Some of the unhealed scars of that odious trade in human beings are still there to see in cities like Minneapolis where George Floyd, an African American man, was murdered by police in May 2020. Following the conviction of Derek Chauvin for murder, charges have now been brought against four ex-police officers for violating George Floyd’s civil rights. The Black Lives Matter campaign has convulsed America.

In the United Kingdom, protestors took to the streets of Bristol and pulled down an 18-foot-tall statue of the 17th-century slave trader, Edward Colston, and threw it into the harbor. Before doing so, one protestor pressed his knee against the statue’s neck, replicating the chokehold used by Mr. Chauvin during the murder of George Floyd. Colston is estimated to have been responsible for the transportation of over 84,000 Africans – and many of Bristol’s institutions were built on the proceeds and named after their benefactor.

But pulling down statues, renaming buildings, and what has been dubbed as “cancel culture” can easily become tokenistic and distort history while distracting from the painstaking and urgent need to defend 21st century human rights.

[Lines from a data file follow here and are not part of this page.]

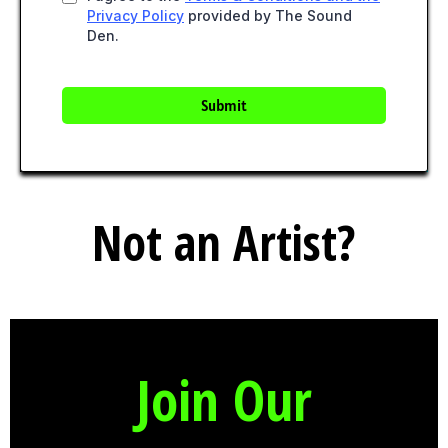
Privacy Policy
provided by The Sound
Den.
Submit
Not an Artist?
Join Our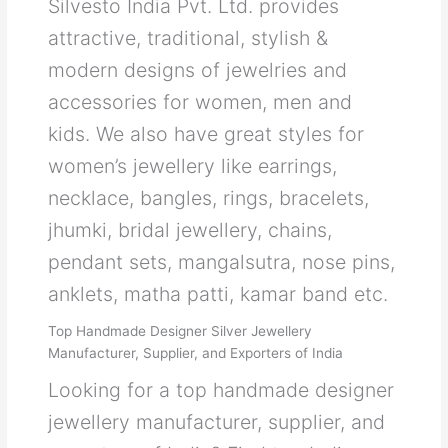
Silvesto India Pvt. Ltd. provides
attractive, traditional, stylish &
modern designs of jewelries and
accessories for women, men and
kids. We also have great styles for
women’s jewellery like earrings,
necklace, bangles, rings, bracelets,
jhumki, bridal jewellery, chains,
pendant sets, mangalsutra, nose pins,
anklets, matha patti, kamar band etc.
Top Handmade Designer Silver Jewellery
Manufacturer, Supplier, and Exporters of India
Looking for a top handmade designer
jewellery manufacturer, supplier, and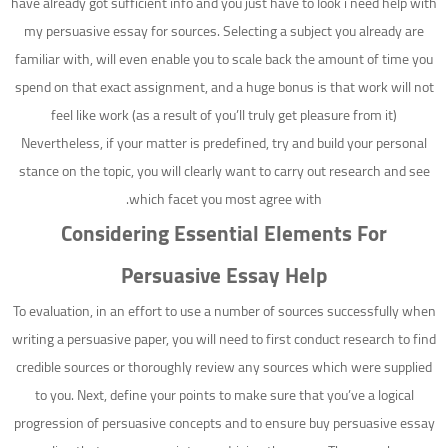
have already got sufficient info and you just have to look i need help with
my persuasive essay for sources. Selecting a subject you already are
familiar with, will even enable you to scale back the amount of time you
spend on that exact assignment, and a huge bonus is that work will not
feel like work (as a result of you’ll truly get pleasure from it)
Nevertheless, if your matter is predefined, try and build your personal
stance on the topic, you will clearly want to carry out research and see
which facet you most agree with.
Considering Essential Elements For
Persuasive Essay Help
To evaluation, in an effort to use a number of sources successfully when
writing a persuasive paper, you will need to first conduct research to find
credible sources or thoroughly review any sources which were supplied
to you. Next, define your points to make sure that you’ve a logical
progression of persuasive concepts and to ensure buy persuasive essay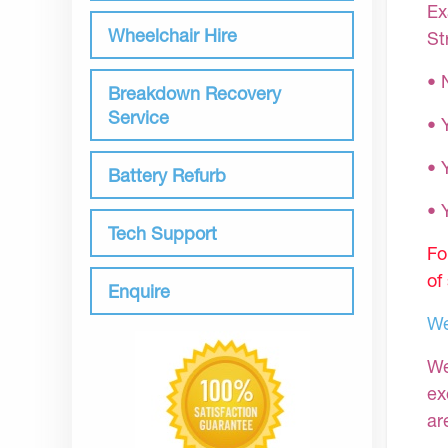
Ex
Wheelchair Hire
St
• 
Breakdown Recovery
Service
• 
• 
Battery Refurb
•
Tech Support
Fo
of
Enquire
We
We
ex
ar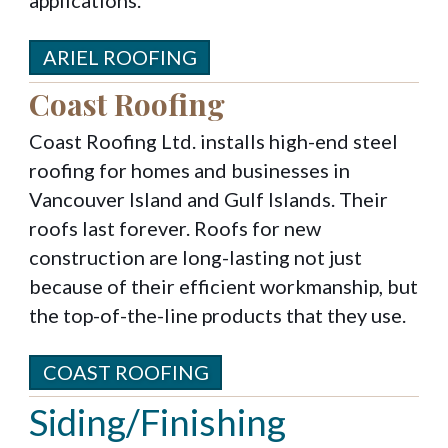
ARIEL ROOFING
Coast Roofing
Coast Roofing Ltd. installs high-end steel
roofing for homes and businesses in
Vancouver Island and Gulf Islands. Their
roofs last forever. Roofs for new
construction are long-lasting not just
because of their efficient workmanship, but
the top-of-the-line products that they use.
COAST ROOFING
Siding/Finishing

Even universities, which have a duty to carefully seek truth, can foolishly become susceptible to cancel culture. Liverpool University’s crass decision to remove the name of William Ewart Gladstone (son of the city and Prime Minister four times) from one of its buildings is just one example. While it is true that Gladstone’s father had been involved in the slave trade, his son came to denounce it as “the foulest crime” and described abolition as one of the greatest achievements of the period. He was also an ardent opponent of the opium trade and champion of human rights of the Armenians, as well as the peoples of Ireland and the Balkans.



The toppling of Gladstone’s statue will bring little comfort to the more than 40 million people whom the International Labour Organization estimates are in some form of contemporary slavery. Nor will it help those caught up in human trafficking, forced labor, debt bondage and bonded labor, descent-based slavery, enslavement of children and young girls through forced early marriage. The beleaguered, enslaved Uighur Muslims of Xinjiang won’t be cheering either. Liverpool University has a partnership with Xi’an Jiaotong University in China and relies on Chinese students for 29 percent of its tuition fees, generating an estimated 89 million pounds in income from Chinese students (now 19 percent of its students) last year alone. While finding time to wrongly traduce the reputation of a 19th-century statesman, perhaps that helps explain its silence about contemporary slavery in China?